WARNING: Contains mild spoilers.
WITH its trailer becoming the most disliked in YouTube history, it’s safe to say that the new Ghostbusters movie hasn’t had the greatest start in life. With fan boys and internet trolls rife with anger, the film seems to be being unfairly judged before people have even seen it. Admittedly, the trailers have been dire, and that Fall Out Boy version of the theme song? Wow. Anyway, I bit the bullet and went to see how it performed.
One thing that’s evident from the off with this movie is that it’s not trying to directly emulate its forefathers. Of course, there are nods and references to the original, but that was inevitable, and for the most part they’re very tasteful, even if they involve throwing Bill Murray out of a window… The cameos from past cast members are all pretty well done, and thankfully the film avoids going Anchorman 2 and spraying 21st celebrities everywhere. Perhaps one area of criticism people might have with the modern upgrade, however, is the huge use of CGI in this film. But in this era where every franchise or blockbuster employs the use of CGI, it’s something that is unavoidable.
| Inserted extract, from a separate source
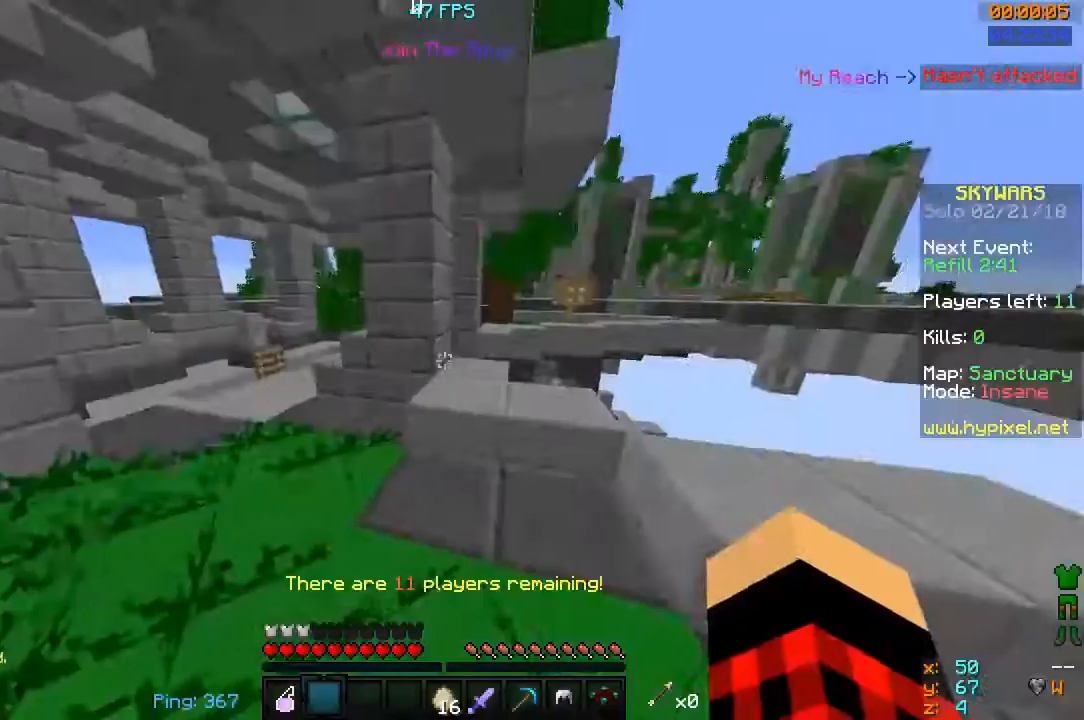
Gameplay with keyboard and mouse; each line is a JSON object with the keys and mouse buttons held at the frame after it. "events" lists presses ("down") and releases ("up") of "a", "d", "s", "space", "w", "mouse_left" and "mouse_right" between this image and that frame as [ms after this image, input, new state], when the widget could be followed in between. "mouse_left", "mouse_right" = the "left", "right" buttons of the "mouse" list. No other keys are recorded. Fast repeated clicks can show as one long hold. Mouse movement is not recorded.
{"keys": ["w"], "mouse": [], "events": [[100, "w", "down"]]}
It’s not even that much of a big deal; in fact it adds to the film without getting in the way of the plot. That in itself develops without becoming a carbon copy of the original, and the characters aren’t simply ‘female versions’ of Venkman, Stantz, Spengler and Zeddemore. In fact, the characters themselves are one of the best parts of this film; they’re quirky, work well together, and I can definitely see them becoming a group of great comedy characters. While Kristen Wiig, Melissa McCarthy and Kate McKinnon are all great in their roles, it’s Leslie Jones who really comes into her own, with some of the best one liners throughout the course of the film. Chris Hemsworth is also not bad, although I feel he has received perhaps a little too much praise for what is a essentially an overblown joke.
And that’s where the criticisms begin.
While there are plenty of good things about this film, there are also plenty of not so good things. As I said before, I’m a big fan of the characters in this film, and the acting is, on the whole, pretty good. However, the script for this movie really lets it down. While there may be a few chuckles here and there, and the odd laugh out loud moment, there’s nothing… killer. There’s nothing someone would bring up over a round of drinks and the entire group would laugh. One of the main comedic attractions comes from Chris Hemsworth’s Kevin, who is, wait for it, not very smart. That’s the joke. The only joke in relation to this character. It’s such a cheap move. It’s not even like the humour is risky or boundary-pushing; it’s merely effective.
The storyline bobs along on a string of loosely connected events that feel too forced. In fact, it rushes far too quickly towards the climax, which is where the film focuses a lot of its attention. That finale, incidentally, is a result of the main antagonist, Rowan (Neil Casey). Not that’d you guess he was the main villain, since he’s never given any backstory; his motive is thinner than a low-calorie wafer, and he… appears. His appearance leaves so many questions: where did he get this equipment? Are these ghosts relevant at all? And then there are other questions not entirely related to him: why is the entire city celebrating these women they’ve known for literally a day? In this day and age it’s hard to tell if this this because the creators are leaving it open for a sequel, or if it’s good old-fashioned lazy writing.
And all these problems make Ghostbusters incredibly forgettable, which is a really shame. I want to see more of these characters, I want more to be done with the franchise, but I also want better writers to make this thing superior. No, it’s not a write off, but this is also not the classic comedy the writers so want it to be. Even with its good characters, design, performances and such, its infrequent laughs leave the film feeling like nothing more than late night TV bait. What a shame.